Il finanziere di origine ungherese aveva previsto che l’elezione del miliardario newyorkese avrebbe provocato un crollo in Borsa e aveva investito in questo senso. Ma dall’8 novembre il Dow Jones ha guadagnato circa il 9%
Non è la prima volta che sbaglia una puntata speculativa. Ma questa gli deve bruciare più di ogni altra scommessa perduta. Perché alla perdita in conto capitale si aggiunge l’umiliazione politica. George Soros ha investito in una gigantesca operazione ribassista, subito dopo la vittoria di Donald Trump l’8 novembre scorso. Il celebre finanziere americano di origine ungherese aveva previsto che l’inattesa elezione di Trump avrebbe provocato un crollo in Borsa. Sbagliato. E il conto è salato: un miliardo di dollari andato in fumo.

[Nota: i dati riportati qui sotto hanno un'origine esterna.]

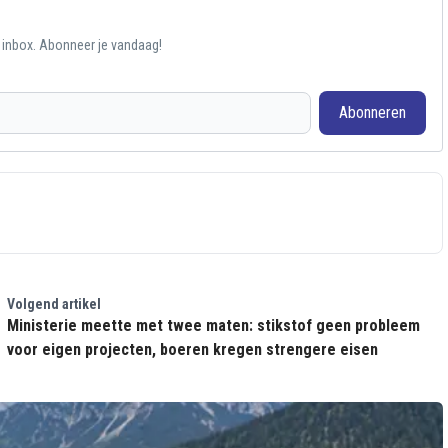
e inbox. Abonneer je vandaag!
Abonneren
Volgend artikel
Ministerie meette met twee maten: stikstof geen probleem
voor eigen projecten, boeren kregen strengere eisen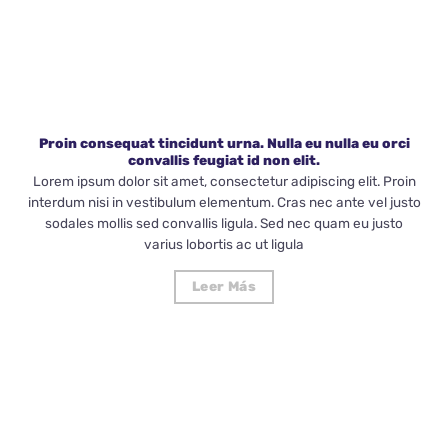
Proin consequat tincidunt urna. Nulla eu nulla eu orci
convallis feugiat id non elit.
Lorem ipsum dolor sit amet, consectetur adipiscing elit. Proin
interdum nisi in vestibulum elementum. Cras nec ante vel justo
sodales mollis sed convallis ligula. Sed nec quam eu justo
varius lobortis ac ut ligula
Leer Más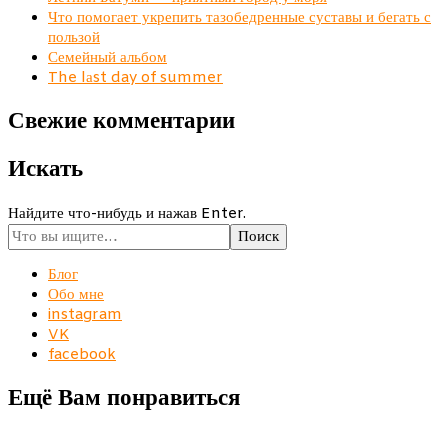
Что помогает укрепить тазобедренные суставы и бегать с
пользой
Семейный альбом
The lаst day of summer
Свежие комментарии
Искать
Ищите
Найдите что-нибудь и нажав Enter.
что-
то?
Блог
Обо мне
instagram
VK
facebook
Ещё Вам понравиться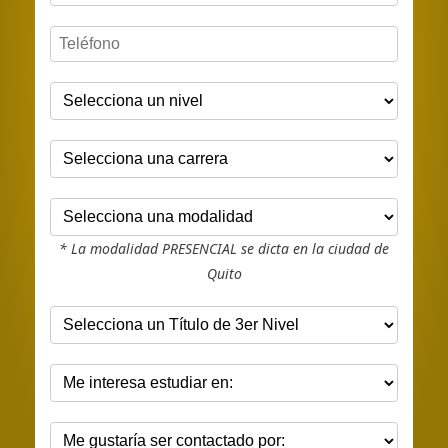
* La modalidad PRESENCIAL se dicta en la ciudad de
Quito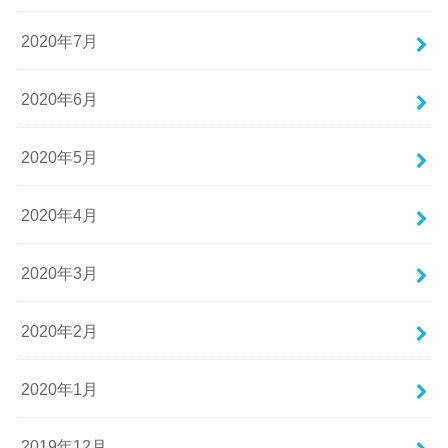
2020年7月
2020年6月
2020年5月
2020年4月
2020年3月
2020年2月
2020年1月
2019年12月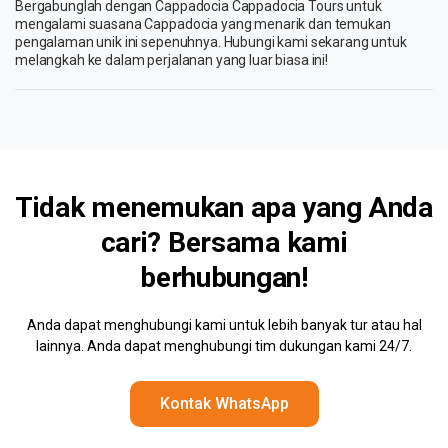
Bergabunglah dengan Cappadocia Cappadocia Tours untuk
mengalami suasana Cappadocia yang menarik dan temukan
pengalaman unik ini sepenuhnya. Hubungi kami sekarang untuk
melangkah ke dalam perjalanan yang luar biasa ini!
Tidak menemukan apa yang Anda
cari? Bersama kami
berhubungan!
Anda dapat menghubungi kami untuk lebih banyak tur atau hal
lainnya. Anda dapat menghubungi tim dukungan kami 24/7.
Kontak WhatsApp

Contrariamente a quanto si aspettava Soros, Wall Street ha salutato il risultato elettorale con un prolungato rialzo, il Dow Jones ha guadagnato circa il 9% dall’8 novembre. Anche se per la verità il boom di Borsa si sta afflosciando da qualche giorno, e la mitica quota 20.000 punti del Dow Jones ancora non è stata raggiunta, nel frattempo la maxi-perdita di Soros si è materializzata. Un “buco” da un miliardo è pesante anche per lui, benché sia uno degli uomini più ricchi d’America (a quota 25 miliardi di dollari, il suo patrimonio ne fa uno dei primi 30 Paperoni mondiali) e si aggiunge al fatto che Soros aveva sostenuto Hillary Clinton, anche con il portafoglio.
Soros è da sempre il simbolo dei “miliardari di sinistra”, la sua fondazione filantropica sostiene diverse cause progressiste in America e all’estero: in particolare nell’Europa dell’est dove i suoi appoggi a varie “rivoluzioni arancioni” ne hanno fatto un nemico giurato di Vladimir Putin. Soros lasciò l’Ungheria da adolescente nel marzo 1944 fuggendo l’occupazione nazista. Studiò con il filosofo Karl Popper alla London University of Economics.
La sua impresa finanziaria più celebre resta un’altra speculazione ribassista: quella contro la sterlina inglese, quando lui contribuì a provocare la maxi-svalutazione del 1992. Questa volta invece Soros è stato vittima della “sindrome Brexit“: prigioniero anche lui della convinzione che le vittorie populiste affondano i mercati. Non sempre è così. O almeno non subito.